- HERO‘S 大神 龍
(2011.9.2更新)※写真をクリックすると大きくなります。
新潟からの帰り道、長野県松本市まであと20キロほど手前の254号線。このコーナーを読んでくれている人にはこの件(くだり)はお馴染みだろう。そう、オレが冒頭で具体的な場所を記す時というのは大抵、そこでオレがトラブルに見舞われたと言う事だ。
別に無理矢理でっち上げてるわけでも狙ってやってるわけでもない。これもある種の才能なのだろうか!? まるで磁石が砂鉄を拾い集めるように厄介事がぴたりとオレに吸い付いてくる。
穏やかな日和の休日に新宿の歌舞伎町を歩けば外国人テロリスト扱いで警官に取り押さえられ、台風並みの強風の中、高速を走ればエコカーを名乗るはずの車がなぜか180キロに迫るスピードでオレを追い回し、極寒の吹雪の中を走り、辿り着いた露天風呂に浸かれば怪しいオヤジがオレのパンツを盗みやがる。

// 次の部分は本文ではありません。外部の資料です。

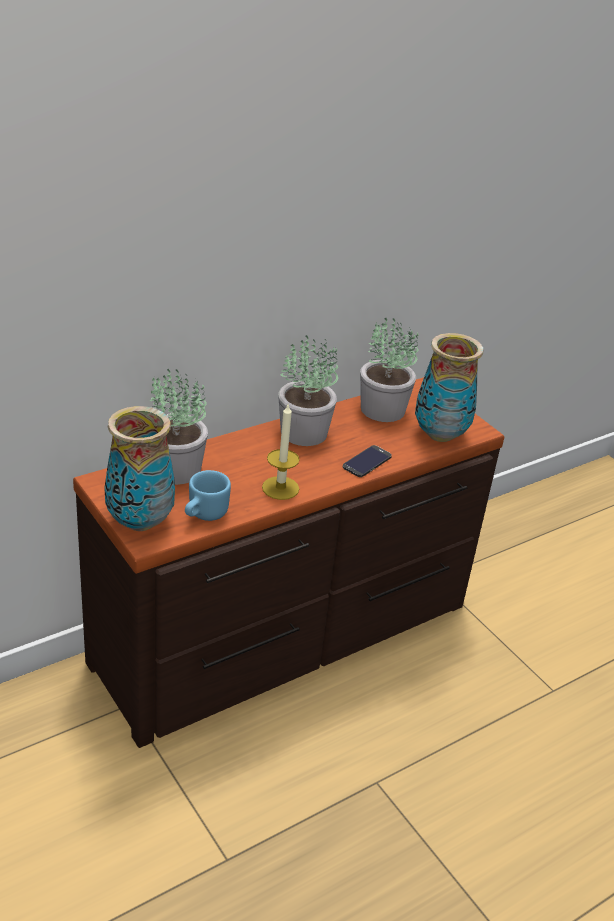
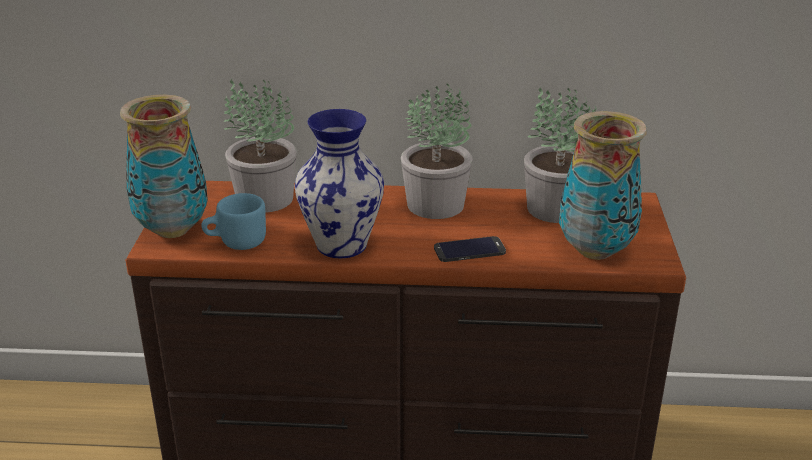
camera: 40 degrees right, 5 degrees down
candle [262,405,300,500] -> vase [295,109,384,258]

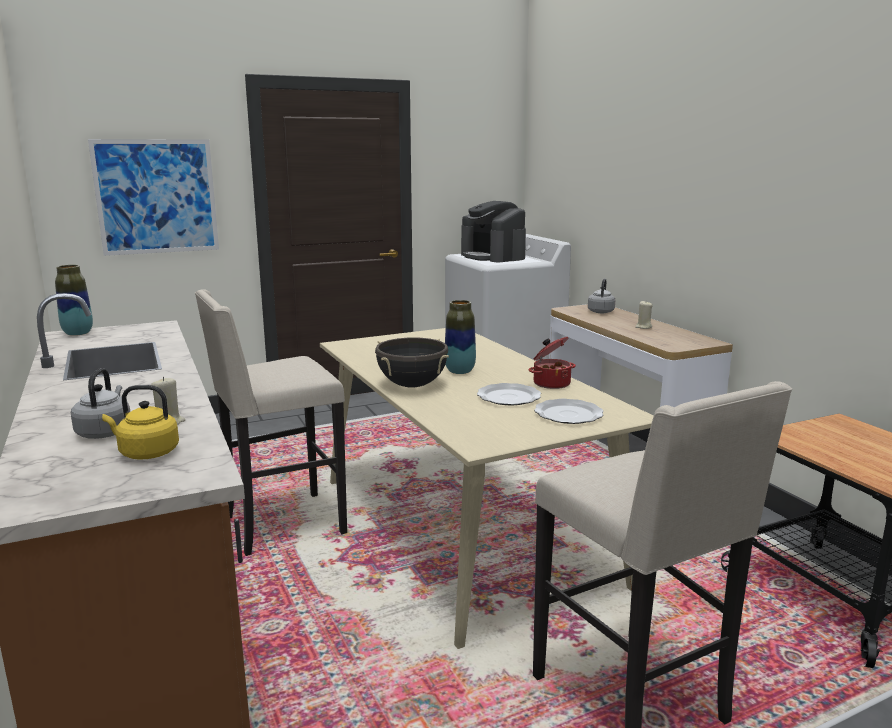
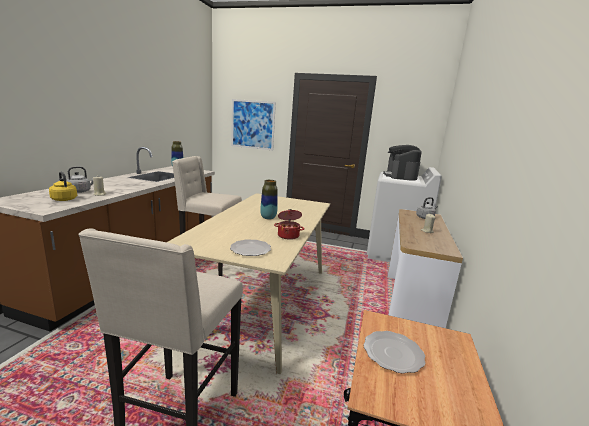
camera: 40 degrees right, 0 degrees up
black cooking pot [375,338,449,388] -> none
plate [477,383,541,405] -> plate moved to [363,331,425,374]

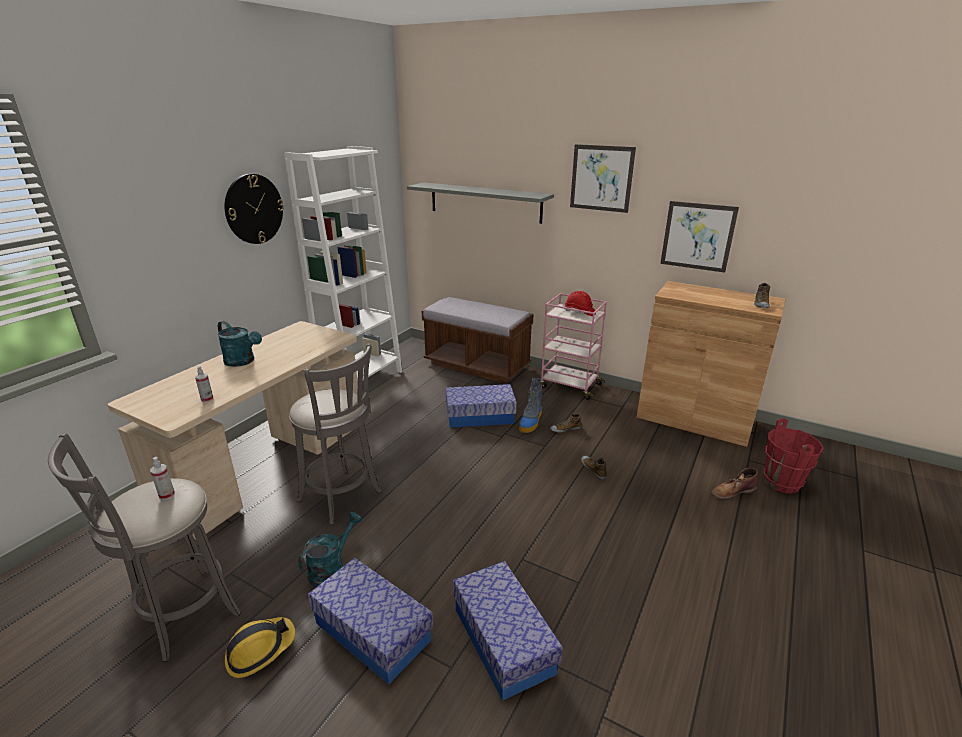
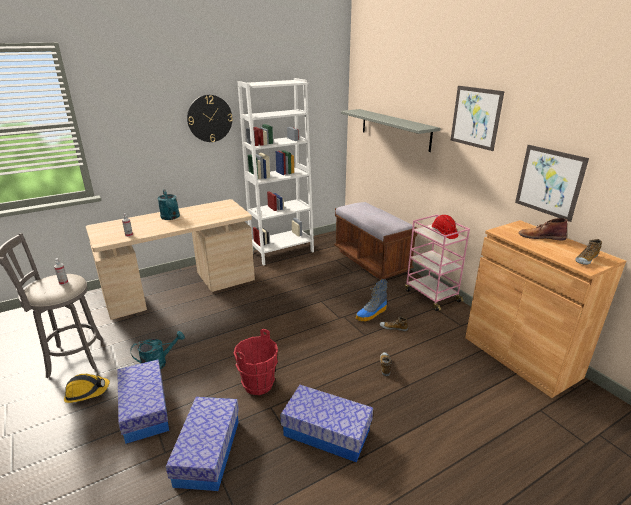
camera: 30 degrees right, 0 degrees up
grey stool [289,343,382,525] -> none
storage box [446,384,517,428] -> storage box moved to [280,385,373,462]
brown boot [711,468,758,499] -> brown boot moved to [518,218,567,241]
red bucket [764,418,824,494] -> red bucket moved to [234,329,278,395]

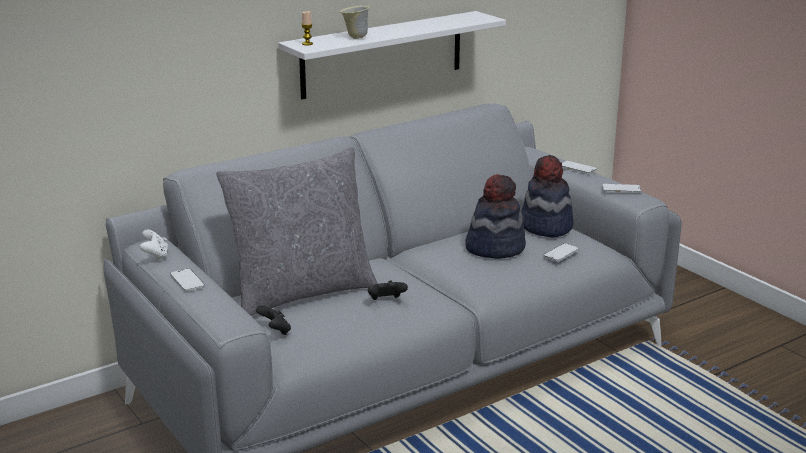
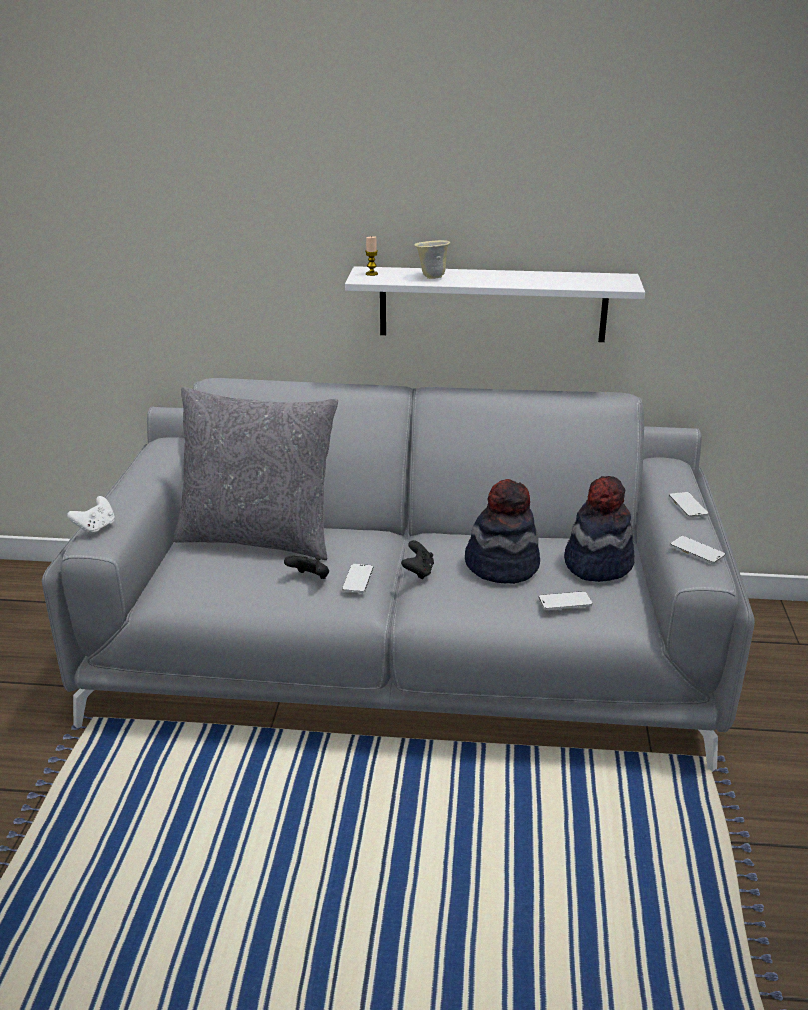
camera: 40 degrees right, 5 degrees up
white game controller [140,230,168,260] -> white game controller moved to [67,496,115,536]
phone [170,268,205,292] -> phone moved to [342,564,374,593]
black game controller [256,305,291,335] -> black game controller moved to [401,540,434,580]

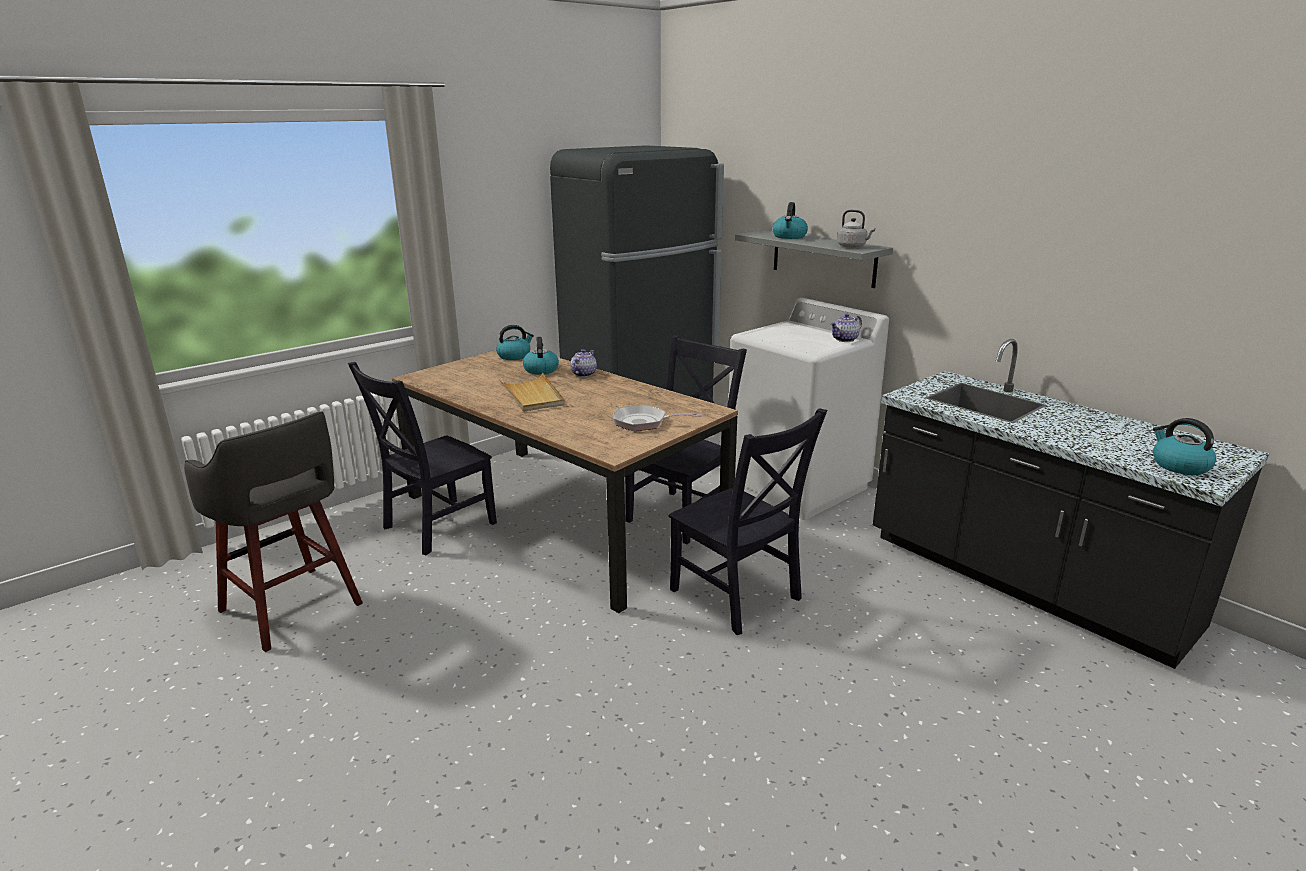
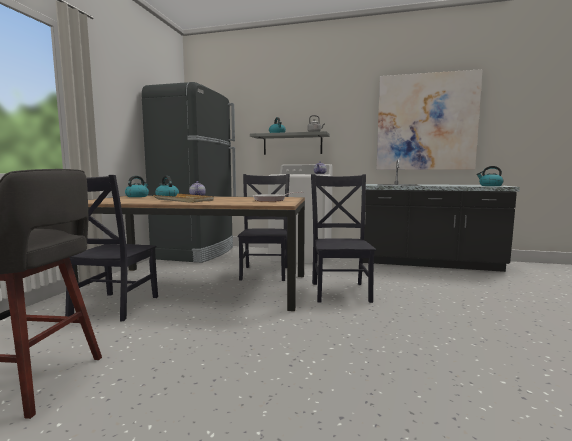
camera: 35 degrees left, 15 degrees down
black chair [668,408,827,635] -> black chair turned 105 degrees counterclockwise [311,174,376,303]
none -> picture [376,69,483,170]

そしてこの日、2つ通り抜けるだけで600円も払わなければならないトンネルを抜けるととてつもないピンポイント豪雨がオレを襲いマシンがストップした。目に飛び込んできた屋根付きのバス停に避難してこのバケツをひっくり返したような雨が落ち着くのを待つ。雲の流れは速く、タバコを1本灰にしたあたりで雨は止んだ。
まったく、何だったんだ!? と言いたくなる。気を取り直して再始動を試みるがエンジンは沈黙したままだ。しかも悪い事に焦りからくるオレの不用意な再始動チャレンジによってバッテリーが終了。何度か押し掛けしてみるがシェルパは息を吹き返す気配を見せない。結果、自動販売機もないような山の中腹で残り500キロという距離を残しオレは途方に暮れるハメになってしまった。
ところでオレのもう一つの才能(才能と呼べるのかは定かではないが)は、こんな状況下にあってもなんとかなってしまうという事だ。
突然どこからか救いの手が差し伸べられてそれに呼応するようにラッキーな出来事が連鎖する。あとになってその帳尻を合わせるようにツキが戻ってくるのなら最初からトラブらないでくれればいいのにと常々思うのだが・・・
まぁこれがオレらしさと言う事になるのだろう。この面倒な手順さえなければオレのバイクライフはとてつもなく快適なんだが・・・。前フリが長くなってしまったがひとまずこの後の話は置いておいて今回の旅を最初から語っていくとしよう。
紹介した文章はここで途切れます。